I’m not proud of the fact that when I hear about a celebrity dying, I check to see what their last tweet was. I obsessively read the Last Message Received Tumblr, which posts the last communication (usually texts) that people got from exes, or family and friends who died; the ones that are the most painful to read are the mundane ones from friends who were then killed by drunk drivers.
These transmissions can appear cruelly unremarkable, but after death, even the most ordinary dribs and drabs of communication feel poignant to their loved ones. Like the Hereafter Institute’s project, the Last Message Received is saying: You matter. You matter, and the world you lived in matters, and the people you loved — they matter too.

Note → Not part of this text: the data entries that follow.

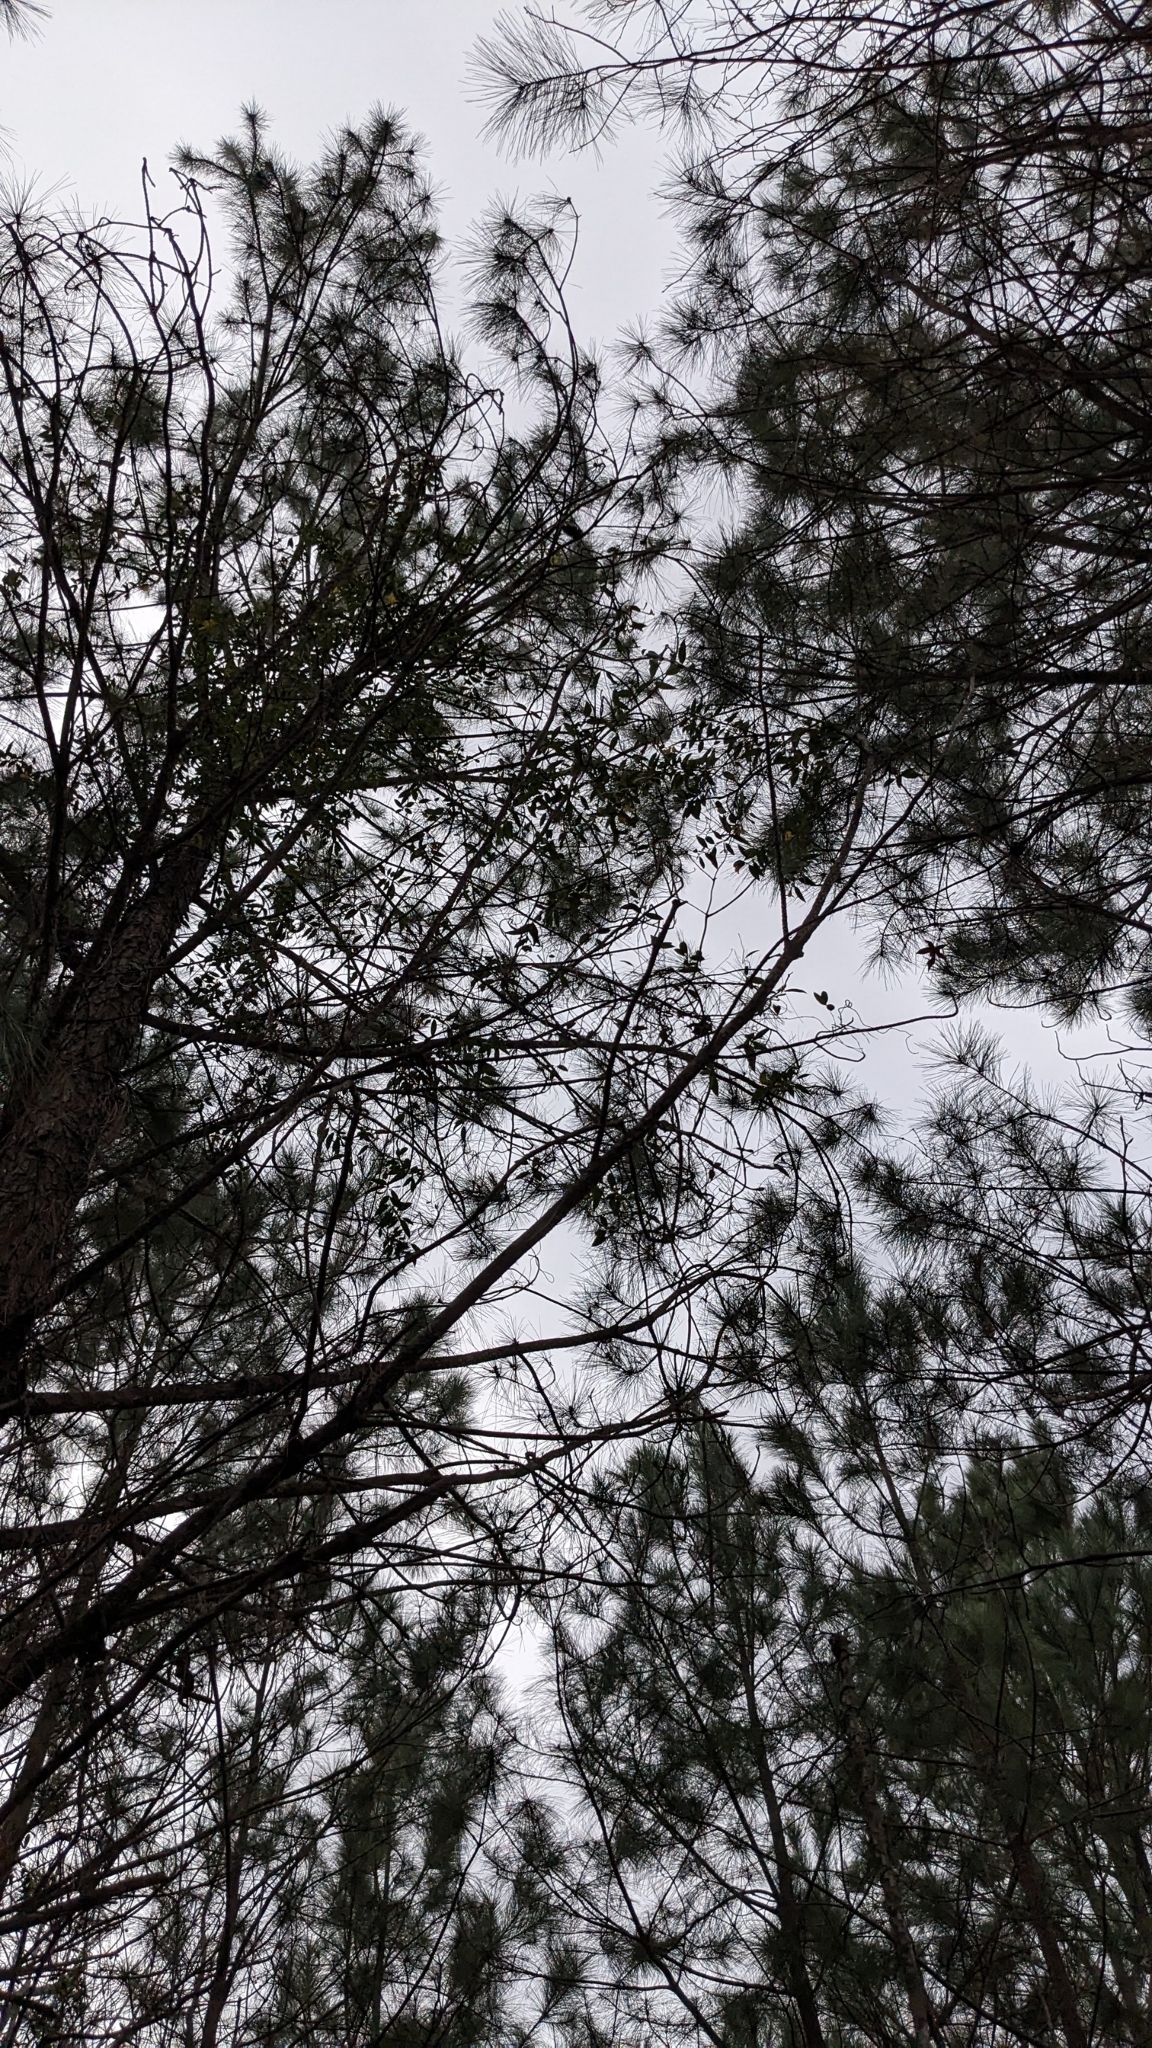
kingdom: Plantae
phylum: Tracheophyta
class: Magnoliopsida
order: Gentianales
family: Gelsemiaceae
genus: Gelsemium
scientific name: Gelsemium sempervirens
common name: Carolina-jasmine
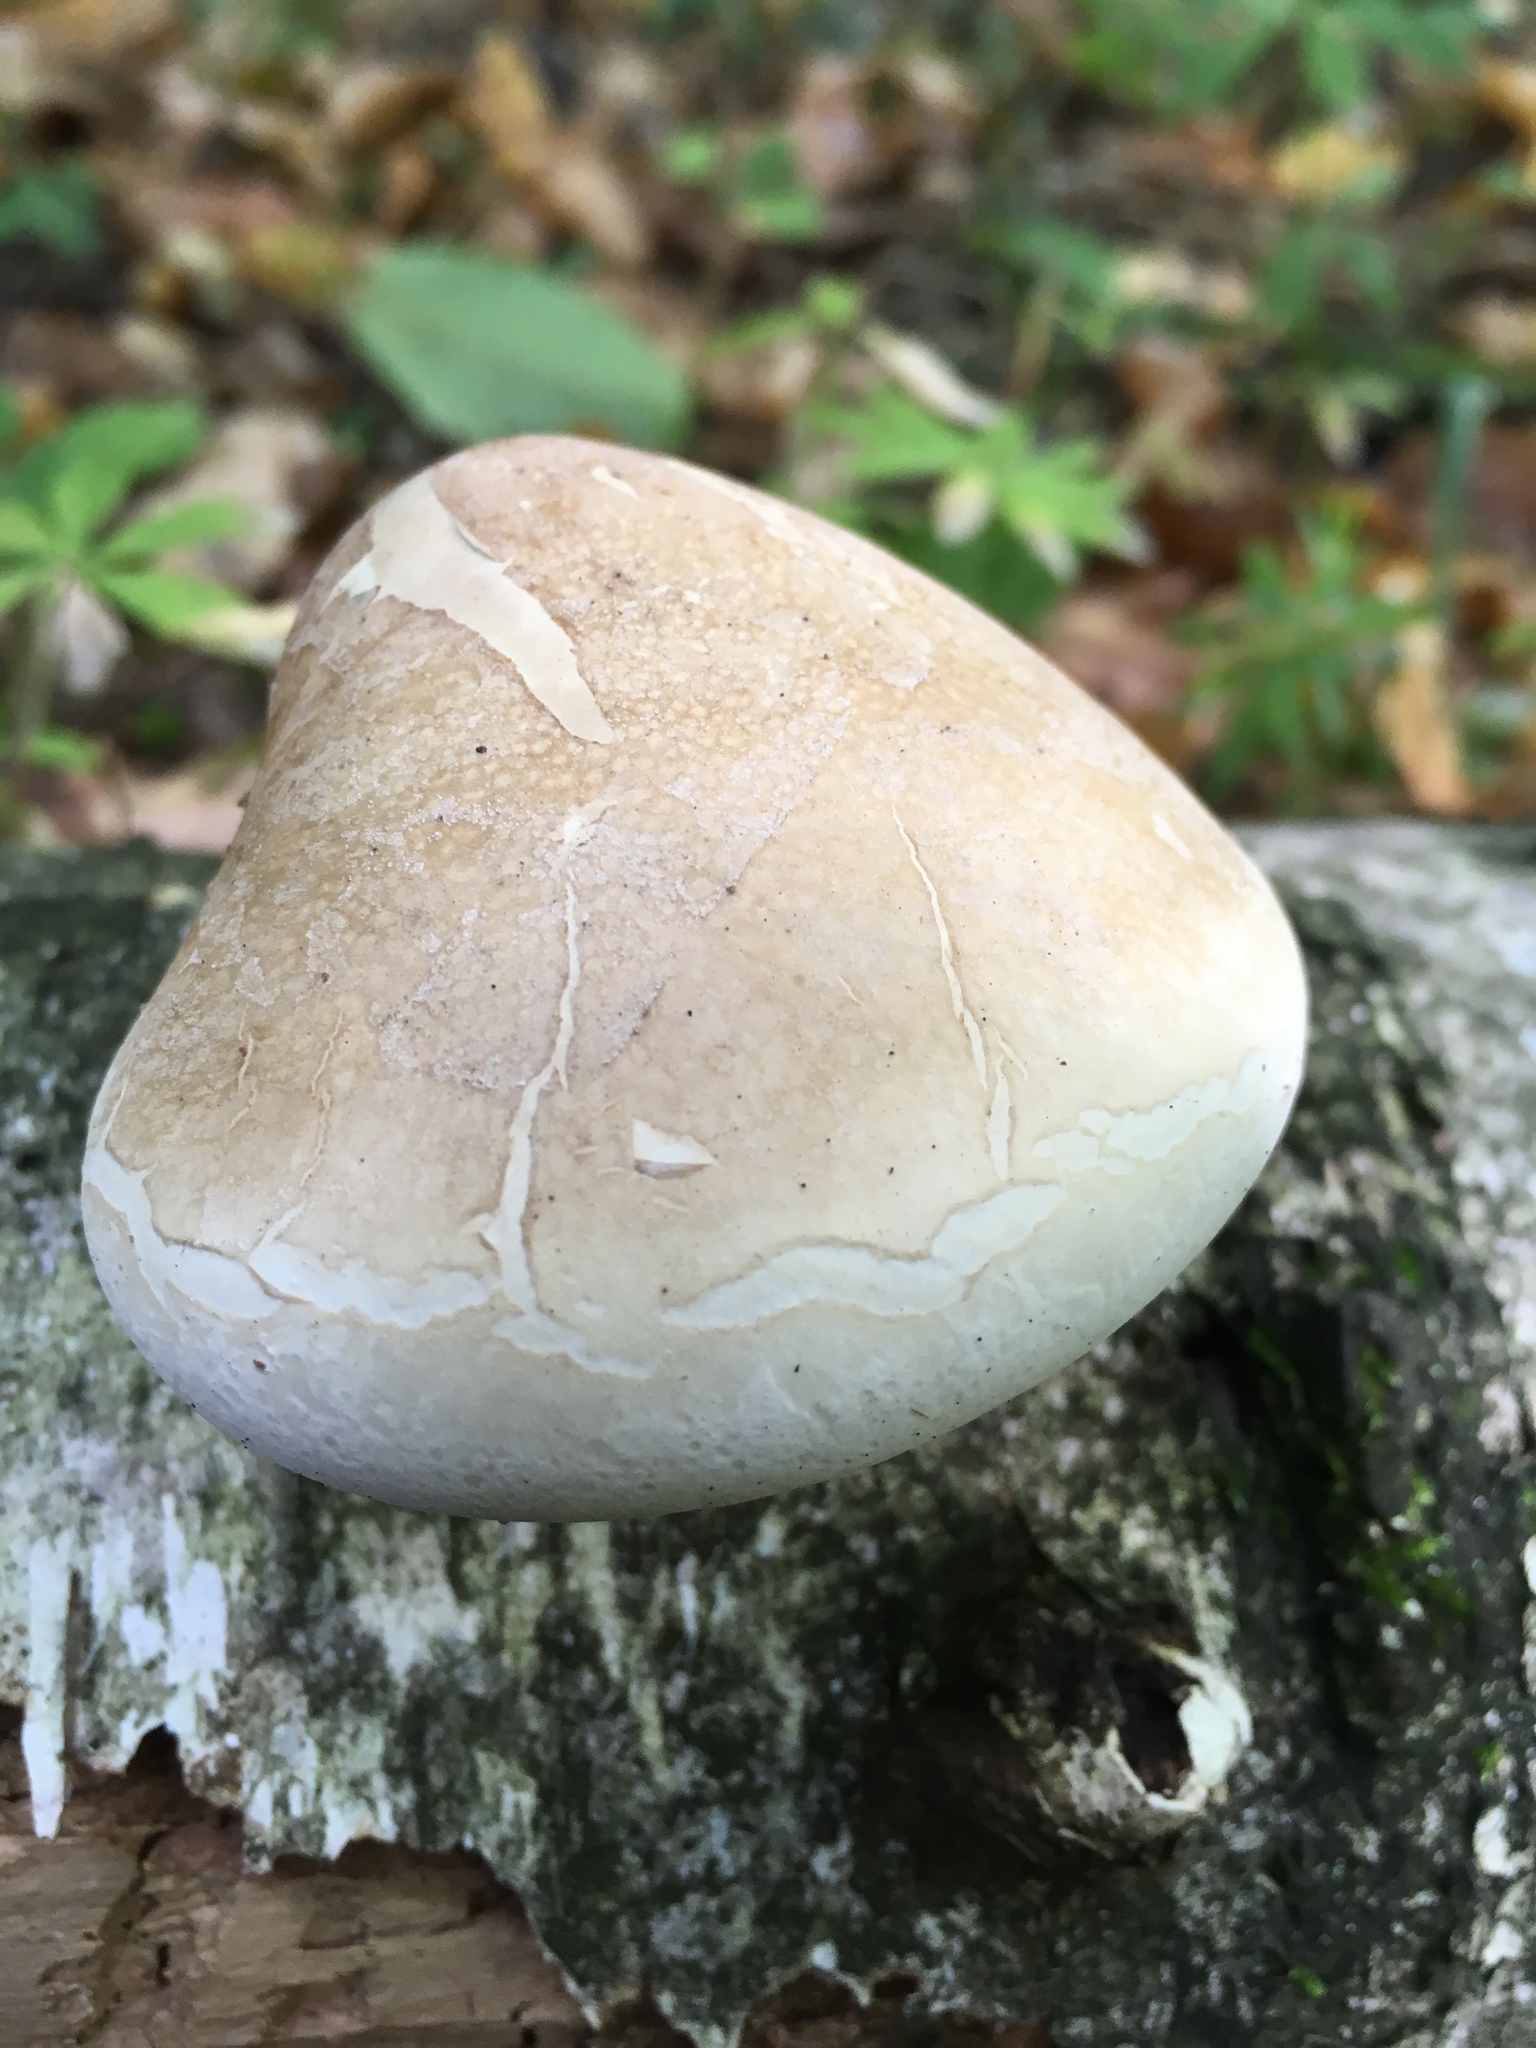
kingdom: Fungi
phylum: Basidiomycota
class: Agaricomycetes
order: Polyporales
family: Fomitopsidaceae
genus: Fomitopsis
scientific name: Fomitopsis betulina
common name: Birch polypore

Still, I can’t help but think I’ll want to keep everything away from the prying eyes of people like me when someone I’m close to dies.
Aren’t we really just expressing anxieties about our own mortality when we voraciously consume the digital afterlives of others? When I think about it in this light, I’m more forgiving of my morbid, voyeuristic habit. If there is an upside to my obsession with these inadvertent social media memorials, it’s that they have made me more aware of the permanence of my online presence, which, in the moment, can seem deceptively ephemeral. In 2016, the human condition is marked by existential despair in thinking about being remembered for a few lackluster, dashed-off tweets and silly photos. What if the last thing I ever tweet is a complaint about how much Time Warner Cable sucks? And so, whether we like it or not, life now requires no small degree of constant self-examination about our own legacies, online and off.